◆ **Passage**:
--*--
Models that imagine the world, world modeling
What you’ll learn
Section titled “What you’ll learn”This is lesson 15 of Phase 3 (Generating and grounding vision). The one capability it builds: you will be able to explain what a learned world model is, name the central pixel-vs-latent prediction trade-off and compute its efficiency ratio for a given setup, walk the landmark architectures, and identify the cross-track ties to model-based RL and large-scale video generation. The source curriculum is Stanford CS231n, cs231n.stanford.edu; this lesson maps to Lecture 17 (World Modeling). Deep mechanics live in sister tracks T18 (planned, RL) and T24 (planned, image generation and multimodal) per the Phase 0 arc.
The lesson opens with the reactive-vs-predictive split (the first 14 lessons of T16 have been reactive; world modeling adds prediction), names the three-piece world-model architecture (encoder + dynamics + optional decoder), covers the central pixel-vs-latent-space trade-off with a worked efficiency calculation (224×224×3 frame, 30-frame horizon, 512-dim latent → ~294x cheaper than pixel-space), surveys landmark architectures (World Models, Dreamer family, MuZero, JEPA / V-JEPA, Sora-style video world models), discusses what world models actually predict (next state, action-conditioned, state + reward, long horizons, multiple plausible futures), covers use cases (self-driving, robotics, video gen, model-based RL, science), and ends with cross-track routing to T18 and T24.
Where this fits
Section titled “Where this fits”This is lesson 15 of 16, the sixth lesson of Phase 3. It depends on lesson 9 (video understanding; world models extend the time-dimension treatment from L9 into prediction) and lesson 10 (self-supervised vision; the encoder side of most world models is a self-supervised vision backbone). The next lesson, Computer vision among people: the human-centered view, closes T16 by surveying the real-world strengths, failure modes, and biases of vision systems as engineering concerns.
Before you start
Section titled “Before you start”Prerequisites: lessons 9 (video understanding) and 10 (self-supervised vision). Lesson 9 covered the input-side time dimension (process a sequence of frames); this lesson adds the output-side time dimension (predict future frames or states). Lesson 10’s self-supervised encoders are the standard front-end for world models.
About the math
Section titled “About the math”Light. The body works one pixel-vs-latent efficiency calculation (224 × 224 × 3 per frame; 30 frames forward; 512-dim latent: pixel output 4,515,840 vs latent output 15,360, ratio ~294x). Practice extends to a video-generation-scale setup (512 × 512 × 3 per frame; 96 frames forward; 256-dim latent: pixel output 75,497,472 vs latent output 24,576, ratio ~3,072x). Multiplication and division only.
--*--
◆ **Entries provided**:
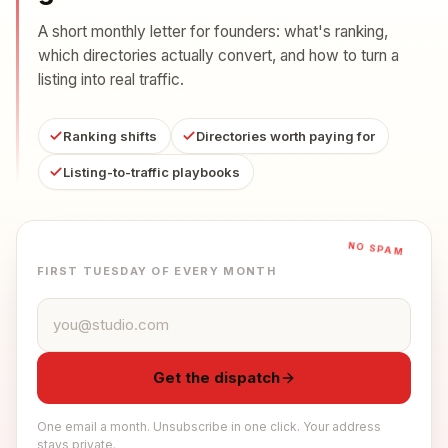
A short monthly letter for founders: what's ranking,
which directories actually convert, and how to turn a
listing into real traffic.
Ranking shifts
Directories worth paying for
Listing-to-traffic playbooks
NO SPAM
FIRST TUESDAY OF EVERY MONTH
Email address
Get the dispatch
One email a month. Unsubscribe in one click. Your address
stays private.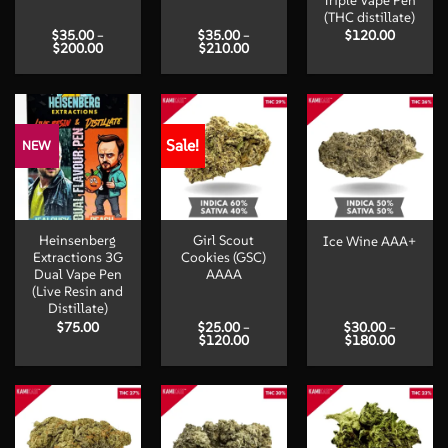
Triple Vape Pen
(THC distillate)
$
35.00
–
$
35.00
–
$
120.00
Price
Price
$
200.00
$
210.00
range:
range:
$35.00
$35.00
through
through
$200.00
$210.00
Sale!
NEW
Heinsenberg
Girl Scout
Ice Wine AAA+
Extractions 3G
Cookies (GSC)
Dual Vape Pen
AAAA
(Live Resin and
Distillate)
$
75.00
$
25.00
–
$
30.00
–
Price
Price
$
120.00
$
180.00
range:
range:
$25.00
$30.00
through
through
$120.00
$180.00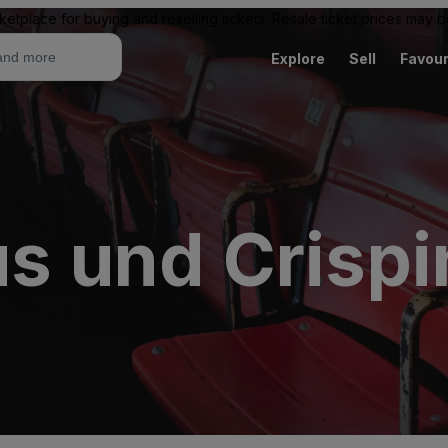
ketplace for buying and reselling tickets. Resale ticket prices may
Explore
Sell
Favour
us und Crisp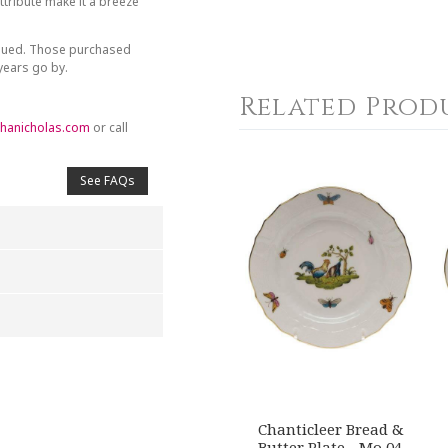
tribute make it a breeze
inued. Those purchased
 years go by.
Related Prod
hanicholas.com
or call
See FAQs
4
5
s
Stars
Stars
Chanticleer Bread &
Butter Plate - Mo 04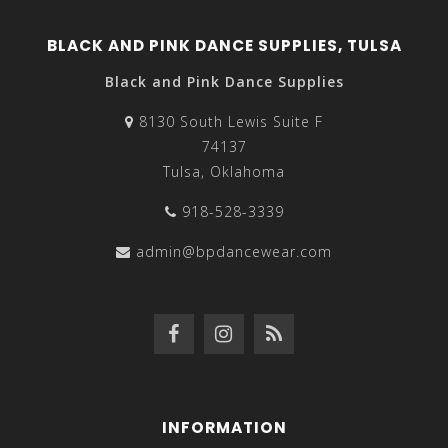
BLACK AND PINK DANCE SUPPLIES, TULSA
Black and Pink Dance Supplies
8130 South Lewis Suite F
74137
Tulsa, Oklahoma
918-528-3339
admin@bpdancewear.com
INFORMATION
--*--
◆ **Task set**:
(a) Answer these questions about the world-modeling lesson:
(i) Which CS231n lecture does the lesson map to?
(ii) What three pieces make up the world-model architecture it names?
(iii) What efficiency ratio does the practice setup reach?
(b) Reproduce the world-modeling lesson from "The lesson opens" to "T18 and T24.".

◆ **Task-by-task solutions**:
(a)
(i) Lecture 17 (World Modeling).
(ii) An encoder, dynamics, and an optional decoder.
(iii) About 3,072x.

(b)
The lesson opens with the reactive-vs-predictive split (the first 14 lessons of T16 have been reactive; world modeling adds prediction), names the three-piece world-model architecture (encoder + dynamics + optional decoder), covers the central pixel-vs-latent-space trade-off with a worked efficiency calculation (224×224×3 frame, 30-frame horizon, 512-dim latent → ~294x cheaper than pixel-space), surveys landmark architectures (World Models, Dreamer family, MuZero, JEPA / V-JEPA, Sora-style video world models), discusses what world models actually predict (next state, action-conditioned, state + reward, long horizons, multiple plausible futures), covers use cases (self-driving, robotics, video gen, model-based RL, science), and ends with cross-track routing to T18 and T24.